* _Recorded information_:

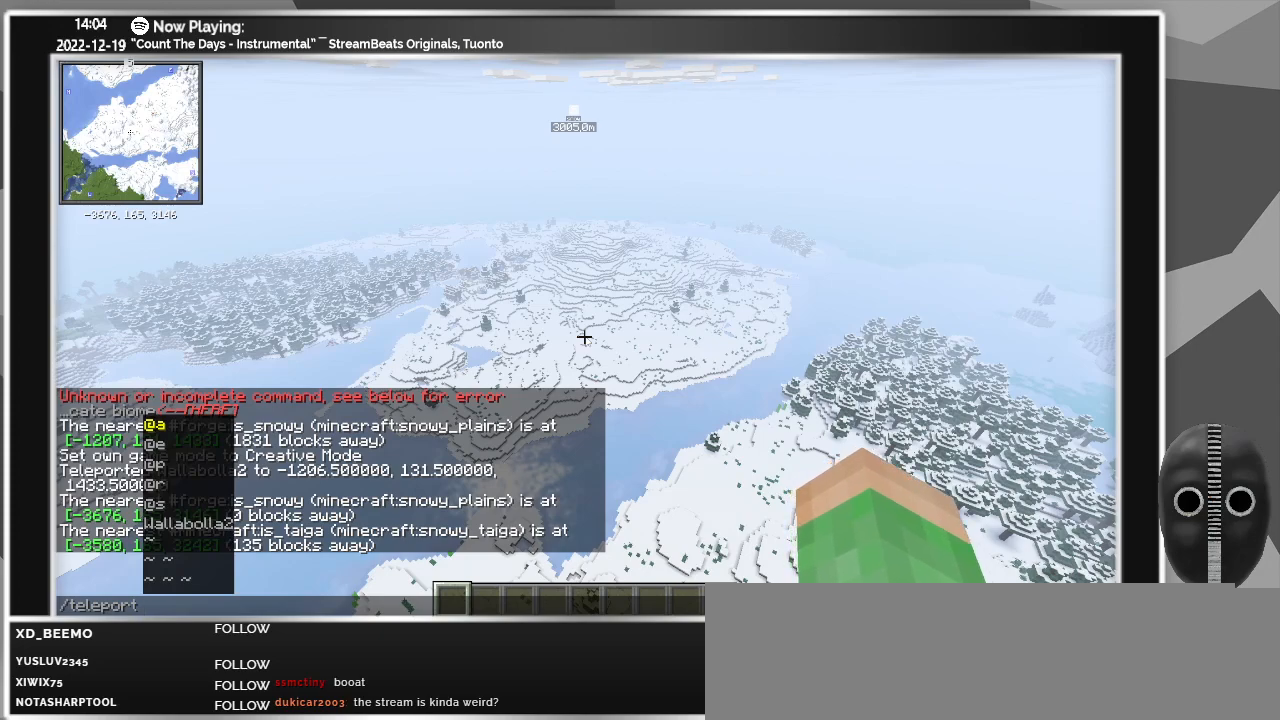
{"keys": ["backspace"], "mouse": [], "events": [[133, "backspace", "down"], [400, "backspace", "up"], [450, "backspace", "down"]]}
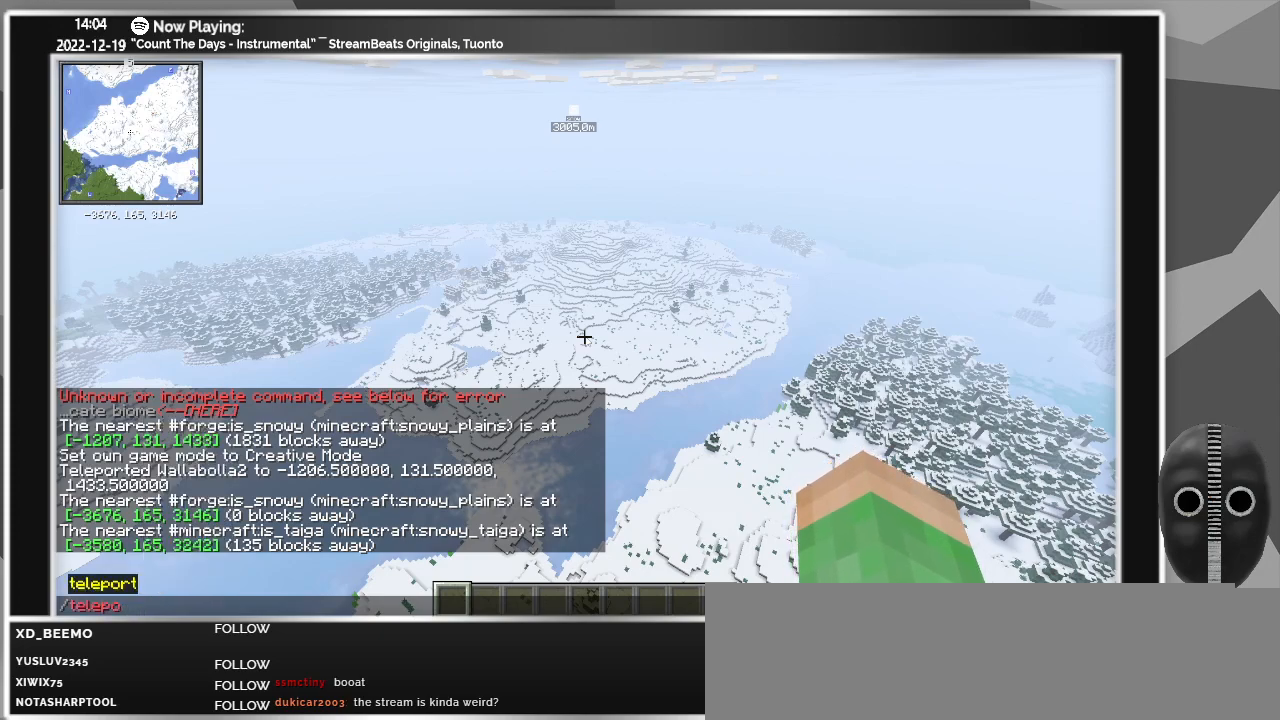
{"keys": [], "mouse": [], "events": [[50, "backspace", "up"], [133, "backspace", "down"], [183, "backspace", "up"], [233, "backspace", "down"], [283, "backspace", "up"], [333, "backspace", "down"], [367, "backspace", "up"], [417, "backspace", "down"], [467, "backspace", "up"]]}
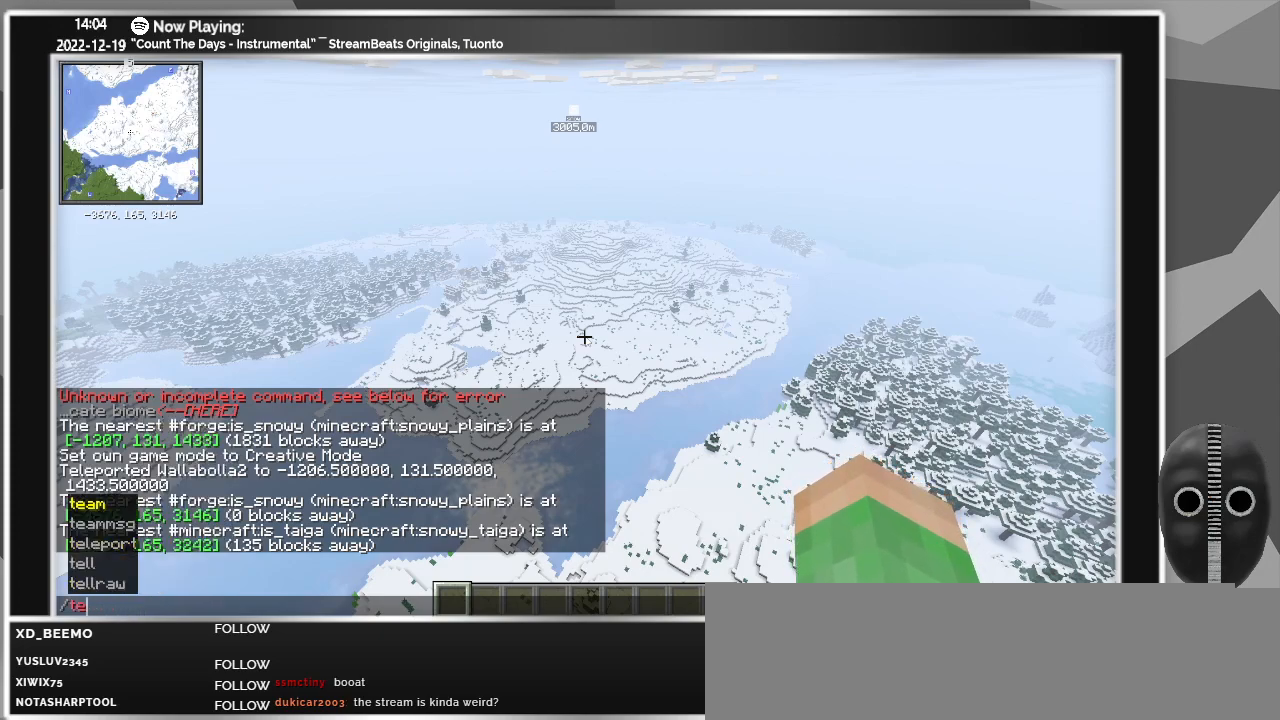
{"keys": [], "mouse": [], "events": [[67, "backspace", "down"], [100, "backspace", "up"], [150, "backspace", "down"], [200, "backspace", "up"], [300, "backspace", "down"], [333, "backspace", "up"]]}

* _Assignment_: Would you please give the material above again, unchanged but without pictures?

* _Result of the exercise_:
{"keys": ["backspace"], "mouse": [], "events": [[133, "backspace", "down"], [400, "backspace", "up"], [450, "backspace", "down"]]}
{"keys": [], "mouse": [], "events": [[50, "backspace", "up"], [133, "backspace", "down"], [183, "backspace", "up"], [233, "backspace", "down"], [283, "backspace", "up"], [333, "backspace", "down"], [367, "backspace", "up"], [417, "backspace", "down"], [467, "backspace", "up"]]}
{"keys": [], "mouse": [], "events": [[67, "backspace", "down"], [100, "backspace", "up"], [150, "backspace", "down"], [200, "backspace", "up"], [300, "backspace", "down"], [333, "backspace", "up"]]}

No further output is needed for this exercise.